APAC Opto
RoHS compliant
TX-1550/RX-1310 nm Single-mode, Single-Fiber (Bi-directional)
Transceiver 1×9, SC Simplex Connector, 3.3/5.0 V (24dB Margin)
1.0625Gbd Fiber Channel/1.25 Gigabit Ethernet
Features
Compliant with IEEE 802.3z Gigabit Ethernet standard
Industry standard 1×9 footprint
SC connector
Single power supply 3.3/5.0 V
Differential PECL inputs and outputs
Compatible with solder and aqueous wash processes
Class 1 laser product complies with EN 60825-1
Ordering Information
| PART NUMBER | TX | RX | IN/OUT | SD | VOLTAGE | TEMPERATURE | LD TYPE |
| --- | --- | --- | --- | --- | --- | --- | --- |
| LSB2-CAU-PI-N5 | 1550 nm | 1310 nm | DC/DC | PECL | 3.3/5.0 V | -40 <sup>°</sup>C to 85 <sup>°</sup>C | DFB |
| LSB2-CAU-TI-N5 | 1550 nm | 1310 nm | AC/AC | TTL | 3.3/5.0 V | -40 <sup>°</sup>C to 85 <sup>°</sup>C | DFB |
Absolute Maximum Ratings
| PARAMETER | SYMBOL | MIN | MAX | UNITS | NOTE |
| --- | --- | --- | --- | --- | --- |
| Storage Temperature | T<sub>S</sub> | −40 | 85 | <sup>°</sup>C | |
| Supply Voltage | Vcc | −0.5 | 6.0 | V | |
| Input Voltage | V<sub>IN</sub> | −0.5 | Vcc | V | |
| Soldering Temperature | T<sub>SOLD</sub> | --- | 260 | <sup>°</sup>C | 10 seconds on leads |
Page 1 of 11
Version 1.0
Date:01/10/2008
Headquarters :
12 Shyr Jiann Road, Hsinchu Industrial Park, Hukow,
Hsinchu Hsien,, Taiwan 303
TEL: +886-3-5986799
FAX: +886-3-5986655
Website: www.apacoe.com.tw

########

## WORK ITEM
Locate the line with "seconds on leads |" in the entries above; extract it and every line after it, verbatim.

## ANSWER AREA
| Soldering Temperature | T<sub>SOLD</sub> | --- | 260 | <sup>°</sup>C | 10 seconds on leads |
Page 1 of 11
Version 1.0
Date:01/10/2008
Headquarters :
12 Shyr Jiann Road, Hsinchu Industrial Park, Hukow,
Hsinchu Hsien,, Taiwan 303
TEL: +886-3-5986799
FAX: +886-3-5986655
Website: www.apacoe.com.tw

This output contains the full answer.